While pouring out my cup of tea, a thought hit me. After taking a sip to work the cobwebs out of my head, I poured tea into the other cup. Picking it up by the saucer, I walked over to the golem.
“Would you care to join me for some morning tea?” I asked the clay humanoid.
A wan smile came onto the golem’s face as she took the saucer in her own hand. “Yes, I would, Hattie. Thank you.”
“You can leave the broom by the door,” I said. “Come with me.”

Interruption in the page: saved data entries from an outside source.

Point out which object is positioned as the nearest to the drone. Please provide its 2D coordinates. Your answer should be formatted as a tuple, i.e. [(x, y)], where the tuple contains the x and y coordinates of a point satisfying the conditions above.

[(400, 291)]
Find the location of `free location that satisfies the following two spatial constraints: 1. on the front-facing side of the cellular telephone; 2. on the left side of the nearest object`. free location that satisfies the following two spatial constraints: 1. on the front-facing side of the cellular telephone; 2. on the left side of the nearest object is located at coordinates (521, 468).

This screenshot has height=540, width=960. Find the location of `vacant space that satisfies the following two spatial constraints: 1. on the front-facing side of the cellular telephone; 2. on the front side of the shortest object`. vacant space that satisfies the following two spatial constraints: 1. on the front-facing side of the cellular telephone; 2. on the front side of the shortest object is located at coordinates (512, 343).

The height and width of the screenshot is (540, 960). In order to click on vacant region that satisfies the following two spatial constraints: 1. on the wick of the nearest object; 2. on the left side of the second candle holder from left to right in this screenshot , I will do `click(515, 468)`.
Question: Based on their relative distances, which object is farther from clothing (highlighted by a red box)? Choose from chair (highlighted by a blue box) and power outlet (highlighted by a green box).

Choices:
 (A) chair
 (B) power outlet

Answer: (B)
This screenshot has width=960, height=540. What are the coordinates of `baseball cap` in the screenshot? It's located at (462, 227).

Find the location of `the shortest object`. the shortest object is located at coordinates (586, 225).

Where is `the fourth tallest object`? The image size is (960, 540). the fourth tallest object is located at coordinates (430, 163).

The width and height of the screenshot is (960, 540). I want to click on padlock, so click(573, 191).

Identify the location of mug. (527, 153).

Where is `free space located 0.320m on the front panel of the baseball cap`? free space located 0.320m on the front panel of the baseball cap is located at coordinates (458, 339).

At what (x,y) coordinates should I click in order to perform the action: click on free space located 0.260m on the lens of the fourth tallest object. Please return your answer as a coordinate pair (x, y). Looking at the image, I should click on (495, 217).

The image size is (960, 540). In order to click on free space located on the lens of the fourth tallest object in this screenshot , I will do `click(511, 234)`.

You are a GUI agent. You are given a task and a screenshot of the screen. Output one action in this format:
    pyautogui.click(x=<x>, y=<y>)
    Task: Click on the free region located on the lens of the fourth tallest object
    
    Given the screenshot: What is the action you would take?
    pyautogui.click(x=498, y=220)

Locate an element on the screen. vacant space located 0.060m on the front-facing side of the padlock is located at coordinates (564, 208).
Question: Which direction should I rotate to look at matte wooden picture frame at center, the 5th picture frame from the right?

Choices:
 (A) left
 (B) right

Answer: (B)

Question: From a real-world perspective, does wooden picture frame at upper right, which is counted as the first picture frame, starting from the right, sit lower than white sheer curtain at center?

The golem didn’t ask any of the usual questions I’d have expected from a human in the same position. I picked up my teacup, and mentally flattered myself that I was getting used to the rhythms of her speech and thought patterns.
“Is there a particular reason why we are sharing a cup of tea?” the golem asked between sips.
“Well, today IS your fortieth birthday,” I said, setting my teacup and saucer down. “Or whatever you would call the day you were created.”
“Yes,” the golem said with a bit of sadness. “Yes, it is. I only wish that my creator were here to—“
The front door opened with the jingling of a bell. But the person who walked through was not just a regular customer. Rabbi Goldsmith walked in with a large package wrapped in brown paper under his arm. Fraidy trotted in just ahead of him as he closed the door behind him. My timorous feline went off to the back for some serious scarfing down of some cat chow, but I noticed Fraidy's proud grin as he waltzed past me without a word. I felt a warm glow of affection and pride at my one-cat army.